Fabien Laurenti

Personal information
- Date of birth: 6 January 1983 (age 42)
- Place of birth: Marseille, France
- Height: 1.81 m (5 ft 11 in)
- Position(s): Defender

Youth career
- 1992–2001: Marseille

Senior career*
- Years: Team / Apps / (Gls)
- 2001–2004: Marseille / 16 / (0)
- 2004–2007: Ajaccio / 106 / (0)
- 2007–2010: Lens / 50 / (1)
- 2010: → Brest (loan) / 0 / (0)
- 2010–2012: Arles-Avignon / 38 / (0)
- Total:  / 210 / (1)

International career
- 2003–2004: France U21 / 3 / (0)

= Fabien Laurenti =

French footballer (born 1983)

Fabien Laurenti (born 6 January 1983) is a French former professional footballer who played as a defender.

==Career==
Born in Marseille, Laurenti began his career at Olympique de Marseille.

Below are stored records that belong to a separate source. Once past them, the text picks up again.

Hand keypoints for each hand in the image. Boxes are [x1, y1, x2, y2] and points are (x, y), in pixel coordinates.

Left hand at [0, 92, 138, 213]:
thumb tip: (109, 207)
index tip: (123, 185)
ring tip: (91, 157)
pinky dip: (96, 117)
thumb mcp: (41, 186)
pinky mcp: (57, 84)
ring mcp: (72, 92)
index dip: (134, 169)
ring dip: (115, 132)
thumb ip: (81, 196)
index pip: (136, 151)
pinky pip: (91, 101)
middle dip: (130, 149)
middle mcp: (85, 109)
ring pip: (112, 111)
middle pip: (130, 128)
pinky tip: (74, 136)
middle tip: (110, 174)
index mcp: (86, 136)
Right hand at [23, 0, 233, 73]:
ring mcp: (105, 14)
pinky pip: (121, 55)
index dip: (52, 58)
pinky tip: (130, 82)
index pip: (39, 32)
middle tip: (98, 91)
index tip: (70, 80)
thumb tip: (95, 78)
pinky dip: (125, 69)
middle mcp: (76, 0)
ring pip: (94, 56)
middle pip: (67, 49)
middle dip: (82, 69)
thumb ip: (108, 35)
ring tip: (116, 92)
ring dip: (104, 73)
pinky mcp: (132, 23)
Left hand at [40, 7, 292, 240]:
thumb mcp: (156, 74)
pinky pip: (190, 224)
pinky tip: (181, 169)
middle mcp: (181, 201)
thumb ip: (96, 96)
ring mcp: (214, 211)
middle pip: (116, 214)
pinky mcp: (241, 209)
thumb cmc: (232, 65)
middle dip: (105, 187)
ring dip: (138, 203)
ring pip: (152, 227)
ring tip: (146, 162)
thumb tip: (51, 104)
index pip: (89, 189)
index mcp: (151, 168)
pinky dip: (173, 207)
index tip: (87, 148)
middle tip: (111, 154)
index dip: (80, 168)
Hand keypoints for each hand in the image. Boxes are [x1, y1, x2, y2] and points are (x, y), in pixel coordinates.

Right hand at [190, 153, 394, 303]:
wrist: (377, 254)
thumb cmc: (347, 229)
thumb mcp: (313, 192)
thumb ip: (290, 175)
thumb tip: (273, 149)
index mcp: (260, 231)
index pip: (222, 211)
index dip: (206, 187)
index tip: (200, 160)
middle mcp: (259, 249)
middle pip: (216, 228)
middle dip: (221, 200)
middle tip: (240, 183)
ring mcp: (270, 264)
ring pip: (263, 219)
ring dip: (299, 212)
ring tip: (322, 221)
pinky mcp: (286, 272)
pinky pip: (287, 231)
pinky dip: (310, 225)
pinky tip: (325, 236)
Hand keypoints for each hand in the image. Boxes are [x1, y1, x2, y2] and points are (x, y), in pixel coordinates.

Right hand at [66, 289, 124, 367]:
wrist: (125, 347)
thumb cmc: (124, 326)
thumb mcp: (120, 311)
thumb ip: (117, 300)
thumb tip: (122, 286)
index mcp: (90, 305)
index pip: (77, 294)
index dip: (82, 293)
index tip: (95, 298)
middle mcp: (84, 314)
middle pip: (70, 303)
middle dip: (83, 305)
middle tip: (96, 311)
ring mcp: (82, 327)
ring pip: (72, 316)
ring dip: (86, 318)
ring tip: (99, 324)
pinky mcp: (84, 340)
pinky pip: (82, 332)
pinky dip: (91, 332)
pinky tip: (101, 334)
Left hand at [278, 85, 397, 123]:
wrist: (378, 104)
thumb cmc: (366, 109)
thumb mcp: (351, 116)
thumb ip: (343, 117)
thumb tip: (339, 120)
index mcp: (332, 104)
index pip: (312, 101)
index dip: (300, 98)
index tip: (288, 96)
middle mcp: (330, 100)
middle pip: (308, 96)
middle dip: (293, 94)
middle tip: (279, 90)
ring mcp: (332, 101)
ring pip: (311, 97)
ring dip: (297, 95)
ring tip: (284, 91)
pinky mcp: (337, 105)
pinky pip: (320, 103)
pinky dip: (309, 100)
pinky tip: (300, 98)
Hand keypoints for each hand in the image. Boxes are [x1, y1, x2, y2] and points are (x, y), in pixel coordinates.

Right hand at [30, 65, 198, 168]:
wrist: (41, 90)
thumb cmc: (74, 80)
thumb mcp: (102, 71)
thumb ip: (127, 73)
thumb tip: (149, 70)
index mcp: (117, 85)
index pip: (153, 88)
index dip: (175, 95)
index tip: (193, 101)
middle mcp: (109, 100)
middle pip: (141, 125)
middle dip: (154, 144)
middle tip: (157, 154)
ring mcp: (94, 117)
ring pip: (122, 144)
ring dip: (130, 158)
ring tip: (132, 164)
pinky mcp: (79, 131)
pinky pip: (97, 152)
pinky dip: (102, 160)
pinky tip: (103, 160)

Limited playing time there inspired a move in 2004 to AC Ajaccio, where he made over 100 appearances. In the summer of 2007, he left Ajaccio for RC Lens. On 8 January 2010, Ligue 2 club Stade Brestois 29 signed Laurenti on loan until June 2010 from Lens.

Between 2003 and 2004, he made three appearances for the France U21 team.